Spolarium by Juan Luna (1884)
In 1884, a Filipino painter named Juan Luna submitted a canvas to the Madrid Exposition of Fine Arts. It was enormous — over four meters tall, stretching nearly eight meters wide. It depicted the floor of a Roman arena: fallen gladiators being dragged away, a crowd submerged in grief, and light filtering cold and indifferent from above. It won the gold medal. The painting was called Spolarium.
It is the largest painting in the Philippines — and arguably one of the most important objects in Filipino history.
What It Shows
On the surface, it is a scene from ancient Rome. The spolarium was a real place — a room beneath the Colosseum where the bodies of dead gladiators were stripped of their armor and discarded. Luna painted it with brutal clarity: figures limp and heavy, dragged across stone, while onlookers mourn or look away.
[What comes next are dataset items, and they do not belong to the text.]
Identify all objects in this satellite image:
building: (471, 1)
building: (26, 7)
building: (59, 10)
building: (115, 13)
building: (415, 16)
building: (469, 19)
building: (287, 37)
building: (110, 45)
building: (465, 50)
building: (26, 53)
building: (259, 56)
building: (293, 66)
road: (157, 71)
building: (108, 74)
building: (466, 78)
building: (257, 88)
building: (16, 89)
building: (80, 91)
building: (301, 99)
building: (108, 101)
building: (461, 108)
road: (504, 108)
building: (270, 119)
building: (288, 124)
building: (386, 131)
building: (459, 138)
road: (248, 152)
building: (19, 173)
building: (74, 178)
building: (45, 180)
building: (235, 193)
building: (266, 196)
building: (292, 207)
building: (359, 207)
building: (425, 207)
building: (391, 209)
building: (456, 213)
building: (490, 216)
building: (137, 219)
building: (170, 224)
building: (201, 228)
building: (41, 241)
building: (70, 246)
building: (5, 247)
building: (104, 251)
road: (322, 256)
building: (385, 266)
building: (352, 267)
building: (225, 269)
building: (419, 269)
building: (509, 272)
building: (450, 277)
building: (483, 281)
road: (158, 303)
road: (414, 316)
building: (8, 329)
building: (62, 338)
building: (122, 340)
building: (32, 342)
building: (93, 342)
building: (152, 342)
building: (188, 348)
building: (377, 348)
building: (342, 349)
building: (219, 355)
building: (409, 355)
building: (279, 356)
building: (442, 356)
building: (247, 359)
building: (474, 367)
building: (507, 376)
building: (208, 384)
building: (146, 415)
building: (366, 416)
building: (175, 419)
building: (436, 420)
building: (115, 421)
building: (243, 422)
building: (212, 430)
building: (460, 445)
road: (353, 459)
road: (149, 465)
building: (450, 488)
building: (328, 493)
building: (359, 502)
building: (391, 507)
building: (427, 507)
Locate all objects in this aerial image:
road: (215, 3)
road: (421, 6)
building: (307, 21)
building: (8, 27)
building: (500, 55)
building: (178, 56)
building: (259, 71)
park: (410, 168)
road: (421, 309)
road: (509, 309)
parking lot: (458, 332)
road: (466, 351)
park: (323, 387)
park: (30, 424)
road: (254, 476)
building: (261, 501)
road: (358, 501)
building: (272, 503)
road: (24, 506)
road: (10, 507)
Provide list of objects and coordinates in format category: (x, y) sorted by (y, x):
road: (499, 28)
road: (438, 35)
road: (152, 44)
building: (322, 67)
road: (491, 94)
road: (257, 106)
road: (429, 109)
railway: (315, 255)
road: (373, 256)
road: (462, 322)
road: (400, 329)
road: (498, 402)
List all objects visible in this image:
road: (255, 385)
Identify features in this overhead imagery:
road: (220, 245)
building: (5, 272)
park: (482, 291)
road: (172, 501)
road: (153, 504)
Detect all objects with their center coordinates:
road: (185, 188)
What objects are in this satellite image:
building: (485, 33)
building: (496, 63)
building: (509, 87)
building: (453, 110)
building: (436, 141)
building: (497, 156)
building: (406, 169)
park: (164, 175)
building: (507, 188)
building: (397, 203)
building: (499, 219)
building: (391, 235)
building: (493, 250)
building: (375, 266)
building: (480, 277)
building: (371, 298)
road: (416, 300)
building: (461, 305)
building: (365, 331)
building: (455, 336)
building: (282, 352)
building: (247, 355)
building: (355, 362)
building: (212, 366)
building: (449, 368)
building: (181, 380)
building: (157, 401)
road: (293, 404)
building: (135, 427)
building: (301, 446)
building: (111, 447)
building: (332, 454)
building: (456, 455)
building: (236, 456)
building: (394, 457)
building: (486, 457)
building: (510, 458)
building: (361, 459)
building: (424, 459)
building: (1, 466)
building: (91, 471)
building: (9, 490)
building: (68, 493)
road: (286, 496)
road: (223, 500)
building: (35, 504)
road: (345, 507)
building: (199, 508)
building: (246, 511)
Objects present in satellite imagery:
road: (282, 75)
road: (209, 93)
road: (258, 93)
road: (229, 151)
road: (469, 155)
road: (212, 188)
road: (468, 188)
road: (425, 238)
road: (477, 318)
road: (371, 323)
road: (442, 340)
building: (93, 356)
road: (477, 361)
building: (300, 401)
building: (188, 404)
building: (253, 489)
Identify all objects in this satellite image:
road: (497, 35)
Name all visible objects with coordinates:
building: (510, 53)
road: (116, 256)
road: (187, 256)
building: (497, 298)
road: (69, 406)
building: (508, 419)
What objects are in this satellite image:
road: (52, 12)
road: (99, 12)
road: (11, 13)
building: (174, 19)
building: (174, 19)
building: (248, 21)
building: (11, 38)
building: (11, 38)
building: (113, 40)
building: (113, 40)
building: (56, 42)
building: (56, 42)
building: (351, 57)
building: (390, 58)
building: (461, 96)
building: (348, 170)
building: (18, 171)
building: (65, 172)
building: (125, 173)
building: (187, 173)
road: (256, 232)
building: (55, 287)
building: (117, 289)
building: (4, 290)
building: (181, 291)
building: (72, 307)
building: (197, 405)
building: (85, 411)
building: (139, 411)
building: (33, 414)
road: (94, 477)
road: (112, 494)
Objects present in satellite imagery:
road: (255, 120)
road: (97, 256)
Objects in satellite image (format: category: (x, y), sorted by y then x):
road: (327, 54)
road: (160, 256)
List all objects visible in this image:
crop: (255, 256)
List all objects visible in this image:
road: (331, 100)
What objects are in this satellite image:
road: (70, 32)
But it was never really about Rome.
The dead gladiators were the Filipino people — exhausted, discarded, stripped of dignity under colonial rule. The Roman soldiers doing the dragging were the Spanish colonizers. The grieving woman and the faceless crowd watching on were the Filipino masses, bearing witness to suffering they had no power to stop. Luna painted oppression in the language of antiquity because that was the only language a colonized artist could safely use in an imperial capital — and still, everyone understood.
An Emblem, Not Just a Painting
José Rizal — studying in Madrid at the time — was among those who celebrated Luna's win. In a speech that evening, he connected the painting's raw depiction of suffering to the broader Filipino experience under colonialism, drawing a line between what Luna had done on canvas and what literature and ideas were beginning to do elsewhere.
That is what made it dangerous. Not the technique, not the scale — though both were extraordinary — but the fact that it made suffering visible. It gave a name and a form to something that colonial power preferred to keep nameless and formless. It became an emblem of national identity and resistance, created under the gaze of the very empire it was quietly indicting.
Some Themes Never Change
What stays with me is how little the structure has changed. The spolarium — the place where the used and broken are quietly removed from view — is not a Roman invention. It is a recurring feature of power. The actors rotate. The intensity shifts. The arena gets redecorated.
But the dynamic of bodies being dragged while crowds grieve and soldiers carry on — that persists. Luna didn't paint 1884 Madrid or 3rd-century Rome. He painted something closer to a permanent condition.
Maybe the only real exit from that condition is a world with nothing left to extract — where scarcity no longer makes exploitation rational, where there is no spolarium because there is no arena to begin with. A post-scarcity civilization, if such a thing is possible, might be the first one with no structural need for a room like that.
Until then, the painting stays relevant. And the fact that it was made at all — that beauty was used as an act of witness — is its own kind of answer.